Three hours south of Sydney the rain stops and the drought begins again. Stu regularly calls for score updates on the third Ashes test in Perth. In between, he tells stories of the bands he played in – The Philistines, Hands of Time – and saw during the mid 80s and early 90s. He has an anecdote for practically every song on the Do the Pop compilation. We all listen intently like kids around a campfire. Bjorn remains in the back and hasn’t said anything except what sounds like “wallet broken” in his thick Dutch accent. He had to repeat it three times before Stu figured it out and handed him a water bottle.
Tennis courts rush by with weeds growing taller than the van; lonely memorial halls that look like their insides haven’t seen sunlight in years. Junked car bodies sit high up on hills as if they fell from the sky, while sheep so emaciated they look like vacuum-packed bags of bones seek shade in dilapidated tin shacks.

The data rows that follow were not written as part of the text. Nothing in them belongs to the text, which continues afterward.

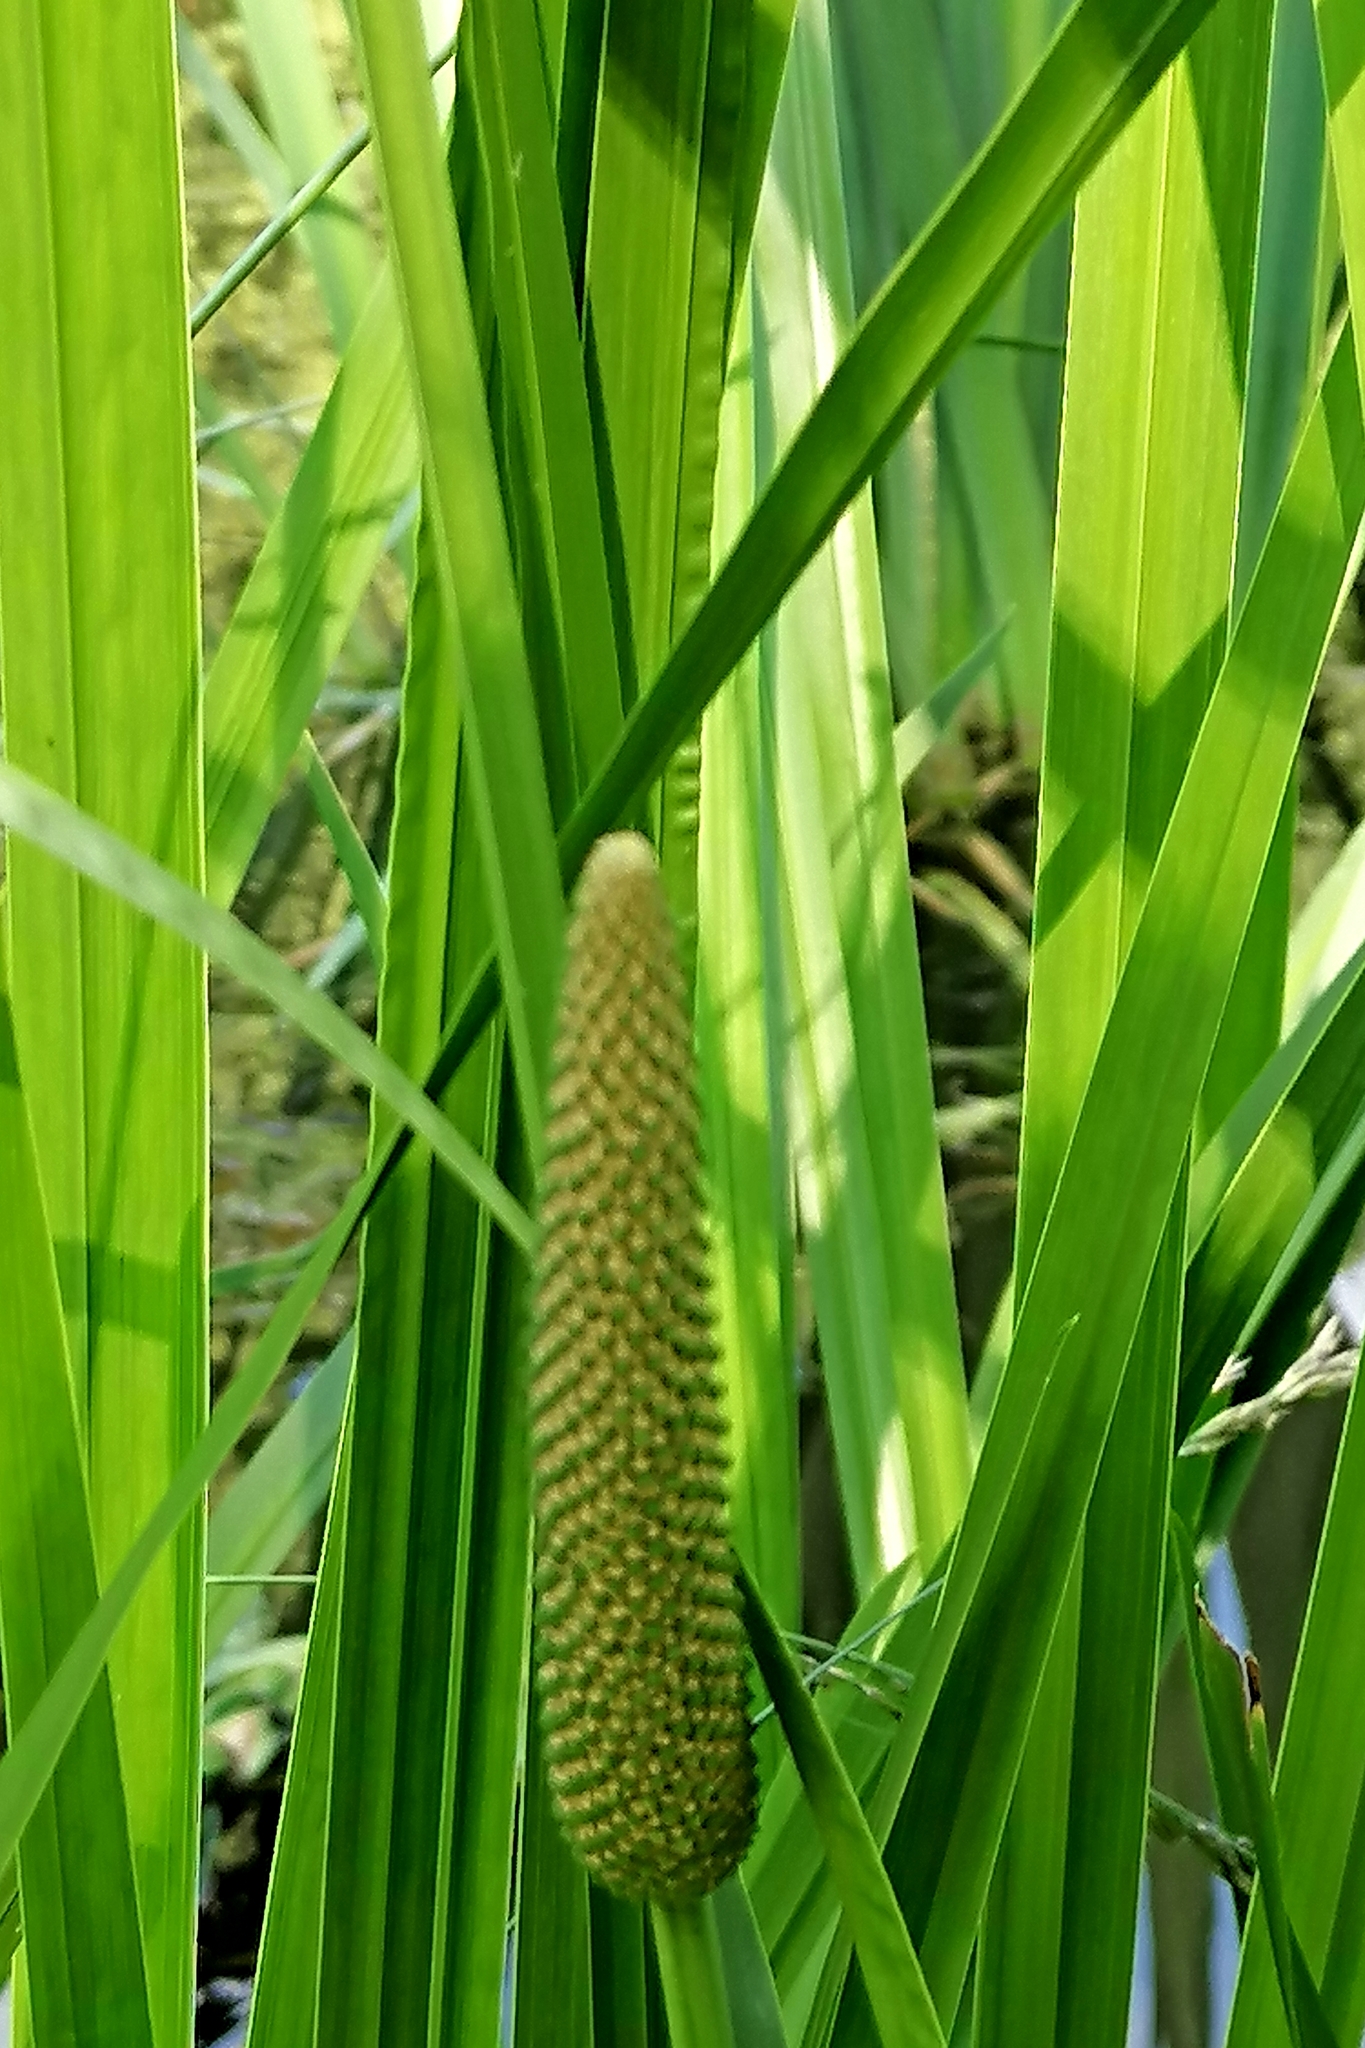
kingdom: Plantae
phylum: Tracheophyta
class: Liliopsida
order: Acorales
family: Acoraceae
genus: Acorus
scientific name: Acorus calamus
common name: Sweet-flag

By mid afternoon we’ve crossed back over into Victoria and the clear skies are replaced by ugly grey smoke. We’re listening to Dream Syndicate’s self-titled album because it’s apparently J. Mascis’ favourite record. Sam is keen to get home and we make it back at 6pm. “It’s a really weird scenario, driving for 10 hours, doing one show and driving back,” Sam says. “I like to let the chips fall where they fall, you know. Just play it down, let it go.”